This Node.js script scans all repositories in an AWS CodeCommit account, uses the Google Gemini API to generate a summary and identify the tech stack from each repository's README.md file, and outputs the results to a CSV file.
The tool is designed to be resumable, meaning you can run it multiple times. It automatically detects which repositories have already been processed and picks up where it left off, making it ideal for accounts with many repositories or for working around API rate limits.
-
List All Repositories: Automatically fetches a list of every repository in your specified AWS region.
-
AI-Powered Analysis: Uses the Google Gemini API to intelligently generate a concise summary and a list of technologies for each project based on its README.
-
Resumable Progress: If the script is stopped or hits an API limit, it can be re-run to continue processing only the remaining repositories.
-
Automatic Retries: Implements an exponential backoff strategy to automatically retry failed API calls, making it resilient to temporary service unavailability.
-
CSV Output: Saves all collected data (repository name, summary, tech stack) into a clean repositories_summary.csv file, ready for use in Google Sheets or Excel.
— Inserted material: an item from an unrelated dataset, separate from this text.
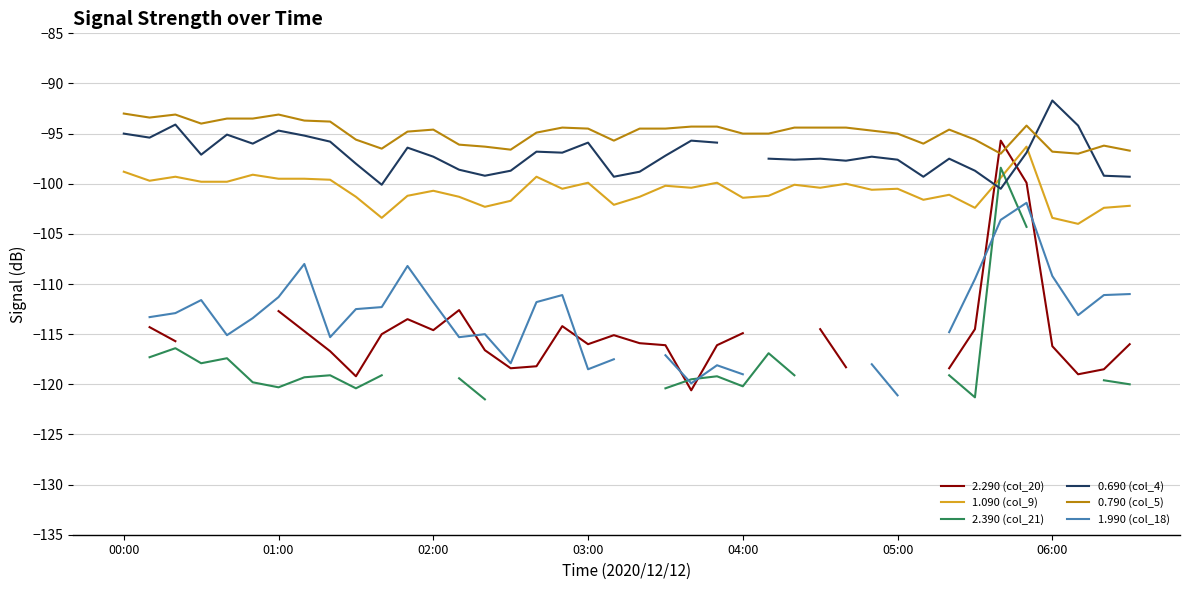

True or false: 0.790 (col_5) and 1.090 (col_9) intersect in this chart.

False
Before you begin, ensure you have the following:
-
Node.js: Download and install Node.js (version 18.x or higher is recommended).
-
AWS Account: An AWS account with an IAM user that has programmatic access. The user needs permissions for CodeCommit (e.g., AWSCodeCommitReadOnly).
-
AWS Credentials: Your AWS Access Key ID and Secret Access Key. The easiest way to configure this is by installing the AWS CLI and running aws configure.
-
Google Gemini API Key: A valid API key from Google AI Studio.
- Clone or Download
First, get the code on your local machine.
- Install Dependencies
Navigate into the project directory with your terminal and install the required npm packages by running:
npm installThis will install all dependencies listed in the package.json file, including:
-
@aws-sdk/client-codecommit
-
@google/generative-ai
-
csv-writer & csv-parser
-
dotenv
- Create Environment File
Create a file named .env in the root of the project folder. This file will securely store your secret keys. Do not commit this file to version control.
Copy the following template into your .env file and replace the placeholder values with your actual credentials:
# .env
# Google Gemini API Key
GEMINI_API_KEY=YOUR_GEMINI_API_KEY_HERE
# AWS Credentials (the script will use these)
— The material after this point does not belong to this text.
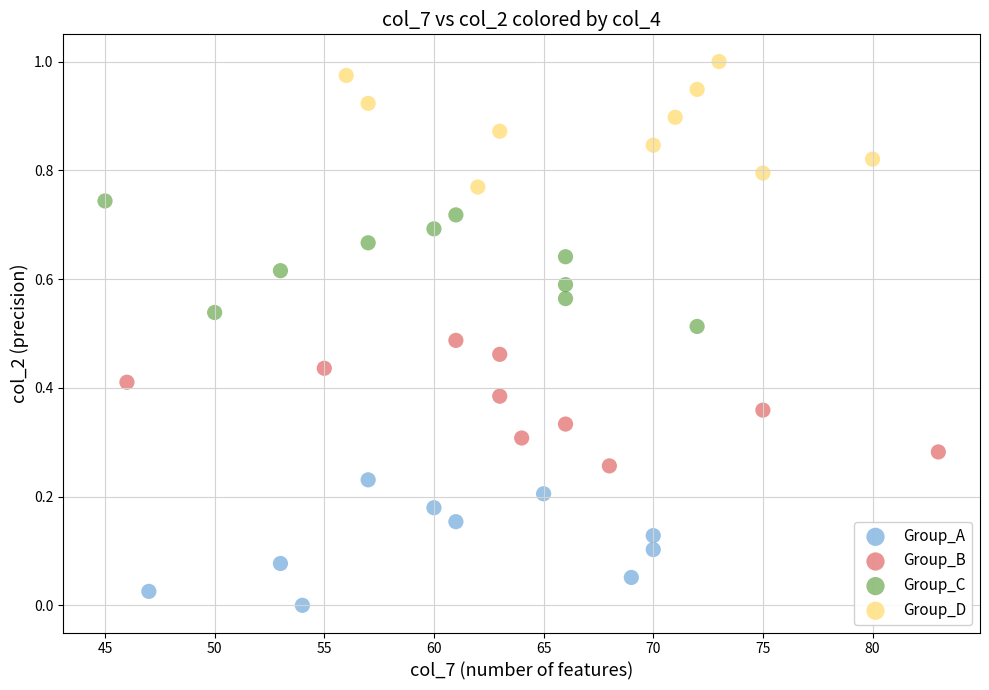

Which series reaches the maximum Y coordinate?

Group_D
AWS_ACCESS_KEY_ID=YOUR_AWS_ACCESS_KEY_HERE
AWS_SECRET_ACCESS_KEY=YOUR_AWS_SECRET_KEY_HERE
AWS_REGION=eu-west-1
Note: Remember to set AWS_REGION to the region where your CodeCommit repositories are located.
Once the setup is complete, you can run the script with a single command:
node repo-summariser.jsThe script will begin processing. You will see output in the terminal as it fetches the repository list, skips any previously completed repos, and processes the new ones.
When the script finishes its run (either by completing all repos or hitting an API limit), a repositories_summary.csv file will be present in your project folder.
To process more repositories, simply run node repo-summariser.js again at a later time. The script will automatically continue where it left off.